Здесь каждый танцевал, рисовал, сочинял, работая, отдыхая, соблазняя или вымаливая милостыню. И никто не взялся бы различить, что именно поют на рассветах и на закатах пеоны — то ли песню, то ли молитву, то ли одному богу, то ли многим, по языческой привычке сопрягая бытие с высшими силами, а по велению души — с искусством.
С лучшими художниками можно было знакомиться по росписям где-нибудь на сводах вокзала или почты. Лучших актёров — увидеть в деревенских балаганах, где по выходным свои лицедействовали для своих. Лучших певиц и танцовщиц города — вовсе не на сцене, а в публичных домах.
Из них состояла знаменитая улица Яростного Койота (самые образованные узнавали в едва ли произносимом для европейца названии Nezahualcóyotl имя поэта и философа доколумбовой эпохи, но таковых было немного). Первые этажи здесь распахивались к прохожему бессчётным количеством двустворчатых дверей. За каждой — крошечная комнатка, где на фоне красного коленкора извивается в танце дева, подпевая себе и отстукивая каблуками. Её сильные пальцы не нуждаются в кастаньетах, а голос перекрывает голоса конкуренток. Её страсть к музыке и ритму — эта страсть неподдельна, и зрителя пробирает дрожь, даже если просто идёт мимо, к следующей дверце.
— Почему вы так любите смотреть на проституток, Эйзен? Вы же ими не пользуетесь.
— Шлюха — отражение чаяний народа. Я смотрю на шлюх, чтобы лучше понять мексиканское общество, осознать его во всей полноте, так сказать, ширине, глубине и… Увы, закончить мысль не смогу — вымарано цензурой.
— И что же вы такого особенного поняли за последний час?
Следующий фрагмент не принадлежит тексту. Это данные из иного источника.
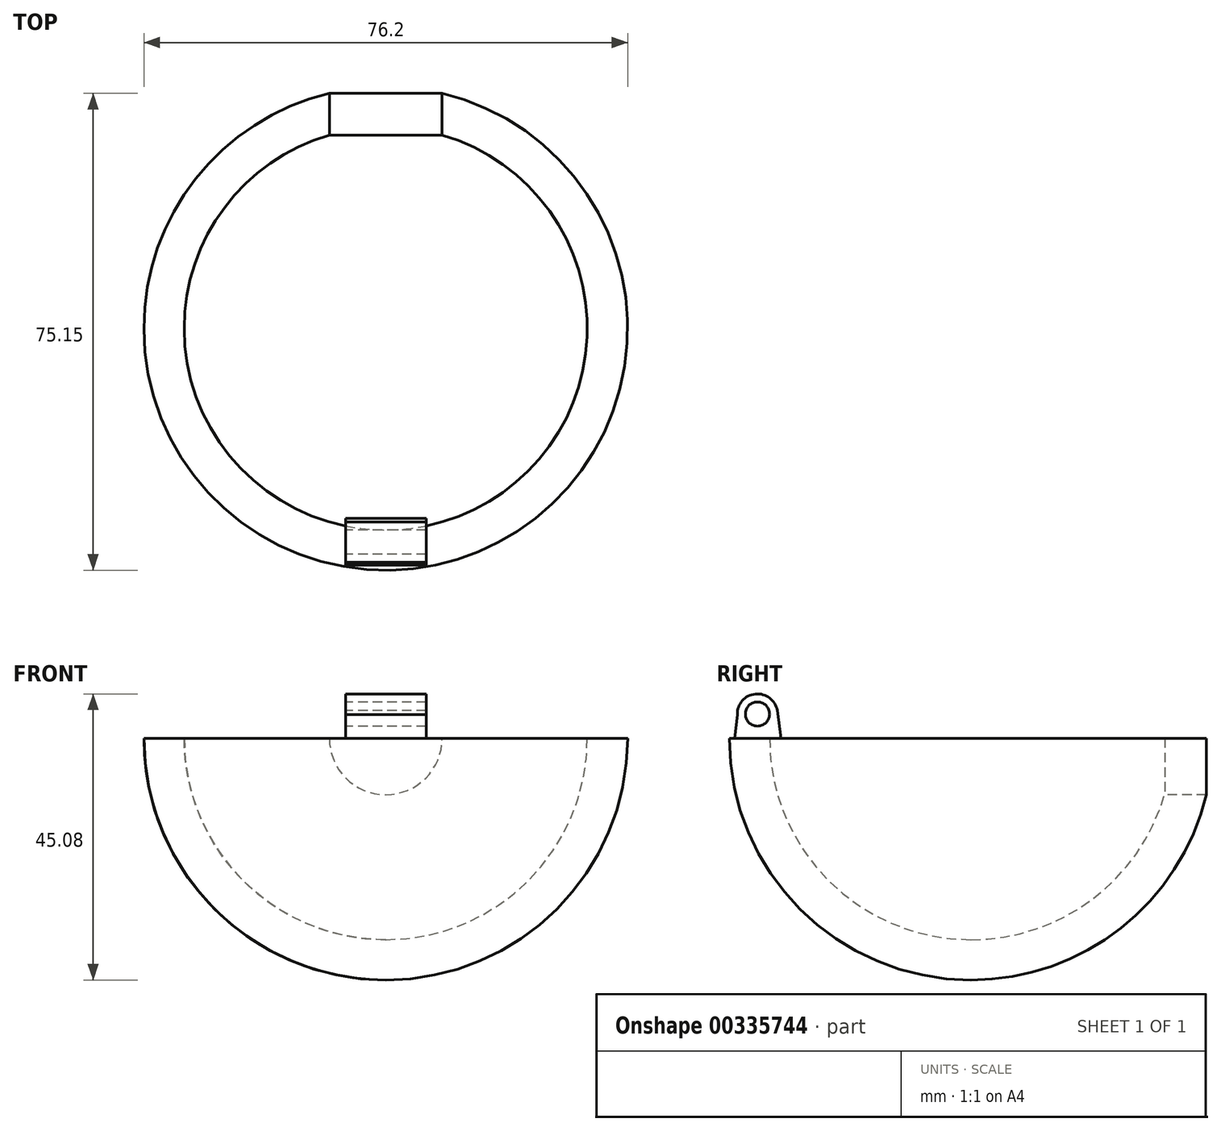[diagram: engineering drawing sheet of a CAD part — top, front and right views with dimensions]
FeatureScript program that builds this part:
annotation { "Feature Type Name" : "Feature", "Feature Type Description" : "" }
export const myFeature = defineFeature(function(context is Context, id is Id, definition is map)
    precondition{}
    {
        {
            var Q0;
            Q0=qCreatedBy(makeId("Front.planeOp"),FACE);
            var sketch = newSketch(context, id + "F0", { "sketchPlane" : qUnion([Q0])});
            skArc(sketch, "E0", {"start": v(-38.1, 0) * mm, "mid": v(-26.94, -26.94) * mm, "end": v(0, -38.1) * mm});
            skLineSegment(sketch, "E1", {"start": v(-38.1, 0) * mm, "end": v(-31.75, 0) * mm});
            skLineSegment(sketch, "E2", {"start": v(0, -31.75) * mm, "end": v(0, -38.1) * mm});
            skArc(sketch, "E3.0", {"start": v(-31.75, 0) * mm, "mid": v(-22.45, -22.45) * mm, "end": v(0, -31.75) * mm});
            skSolve(sketch);
        }
        {
            var Q0;
            Q0=makeQuery(id+"F0.imprint","IMPRINT",FACE,{"disambiguationData":[TD([[makeQuery(id+"F0.imprint","IMPRINT",EDGE,{"derivedFrom":sQuery(id+"F0.wireOp",EDGE,"E0")}),1.0]])]});
            var Q1;
            Q1=sQuery(id+"F0.wireOp",EDGE,"E2");
            revolve(context, id + "F1", {"entities" : qUnion([Q0]), "axis" : qUnion([Q1]), "revolveType" : RevolveType.FULL});
        }
        {
            var Q0;
            Q0=qCreatedBy(makeId("Front.planeOp"),FACE);
            var sketch = newSketch(context, id + "F2", { "sketchPlane" : qUnion([Q0])});
            skCircle(sketch, "E4", {"center": v(0, 0) * mm, "radius": 8.9 * mm});
            skSolve(sketch);
        }
        {
            var Q0;
            Q0=makeQuery(id+"F2.imprint","IMPRINT",FACE,{"disambiguationData":[TD([[makeQuery(id+"F2.imprint","IMPRINT",EDGE,{"derivedFrom":sQuery(id+"F2.wireOp",EDGE,"E4")}),1.0]])]});
            extrude(context, id + "F3", {"entities" : qUnion([Q0]), "operationType" : NewBodyOperationType.REMOVE, "endBound" : BoundingType.THROUGH_ALL, "oppositeDirection" : true, "depth" : 25.4 * mm});
        }
        {
            var Q0;
            Q0=qCreatedBy(makeId("Right.planeOp"),FACE);
            var sketch = newSketch(context, id + "F4", { "sketchPlane" : qUnion([Q0])});
            skLineSegment(sketch, "E5.0.0", {"start": v(-31.75, 0) * mm, "end": v(-38.1, 0) * mm});
            skPoint(sketch, "E5.0.3.end.orphan", {"position": v(37.05, 0) * mm});
            skPoint(sketch, "E5.0.3.start.orphan", {"position": v(30.48, 0) * mm});
            skPoint(sketch, "E5.0.1.end.orphan", {"position": v(30.48, 0) * mm});
            skPoint(sketch, "E5.0.1.start.orphan", {"position": v(37.05, 0) * mm});
            skCircle(sketch, "E6", {"center": v(-33.65, 3.8) * mm, "radius": 1.9 * mm});
            skArc(sketch, "E7.0", {"start": v(-30.5, 4.1) * mm, "mid": v(-33.83, 6.98) * mm, "end": v(-36.83, 3.74) * mm});
            skLineSegment(sketch, "E8", {"start": v(-36.83, 3.74) * mm, "end": v(-37.27, 0) * mm});
            skLineSegment(sketch, "E9", {"start": v(-37.27, 0) * mm, "end": v(-29.94, 0) * mm});
            skLineSegment(sketch, "E10", {"start": v(-29.94, 0) * mm, "end": v(-30.53, 4.37) * mm});
            skSolve(sketch);
        }
        {
            var Q0;
            Q0=makeQuery(id+"F4.imprint","IMPRINT",FACE,{"disambiguationData":[TD([[makeQuery(id+"F4.imprint","IMPRINT",EDGE,{"derivedFrom":sQuery(id+"F4.wireOp",EDGE,"E6")}),-1.0]])]});
            extrude(context, id + "F5", {"entities" : qUnion([Q0]), "operationType" : NewBodyOperationType.ADD, "endBound" : BoundingType.SYMMETRIC, "depth" : 12.7 * mm});
        }
    });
— Жаль, что я не пользуюсь шлюхами, вот что я понял.
— А в ком же тогда, многоуважаемый товарищ Эйзенштейн, отражаются чаяния советского общества?
— Что за вопрос, уважаемый, но несознательный товарищ Александров?! Конечно же в творческой интеллигенции! И более прочего — в членах государственных структур, к примеру родного “Союзкино”. Вспомните хотя бы одухотворённый лик нашего начальника, товарища Шумяцкого… Перестаньте хохотать, Тиссэ! Уважайте труд присутствующих дам. Они могут подумать, что вы ржёте над ними. Гриша, уймите Тиса…
Растворены друг в друге были и различные времена. Доколумбов мир и мир конкистадоров, феодальный уклад и технический прогресс перемежались, перемешивались и замесились наконец в единое тесто.
И рычали по центру Мехико кадиллаки — ничуть не меньше, чем по Mulholland Drive. И восседали в них дамы словно с полотен Веласкеса, и прятали нежную кожу под ворохи кружева, цветов и вееров. Мимо по тротуарам вышагивали пеоны в белых штанах и индейцы (эти вовсе без штанов, а в одних только перьях). И попы торопились в храмы, что были построены на месте языческих. Из главного же храма смотрела на подопечный город и улыбалась ему Гваделупская Madre — прекрасная и смуглая, как шоколад.